22 July 2011
Sales of CFL light bulbs are down more than 16% compared to last year, according to a report released last week by NEMA. Meanwhile, incandescent bulb sales increased 6.4% over the previous quarter. Are we going backwards? CFL's have been proven to consume 4-7x less energy than incandescent bulbs to produce the same lumens (total light emitted). CFL's are available at every major retailer with numerous choices. The return on investment (ROI) for CFL's is often just a few months based on the energy savings. Yet incandescent light bulbs are growing at a very healthy rate, while CFL market share goes into a rapid decline.

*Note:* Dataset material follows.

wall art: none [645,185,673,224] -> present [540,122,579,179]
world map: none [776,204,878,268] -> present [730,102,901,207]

What does this mean for adoption of LED light bulbs? We at Mr. Beams expected to see mass market LED light bulbs available this year. We see larger selection at stores such as Lowes (see earlier blog), but at $15 - $65 price points, it is only the early adopters and those financially comfortable enough to accept an ROI of 5-8 years who are buying. If CFL's - with their 2-6 month ROI - are declining in market share, then LED light bulbs at a 5-8 year ROI are not going to experience any traction for many years. We see reports that the expansion in capacity will lead to dramatic reductions in the prices of LEDs over the next few years, but even a 50% retail price reduction will not make a large improvement in sales - if you use CFL's as the example. The challenge will be for LED bulb manufacturers to survive to see the cost reductions and for them to fight the temptation to cut the quality in order to meet the consumer demanded price points.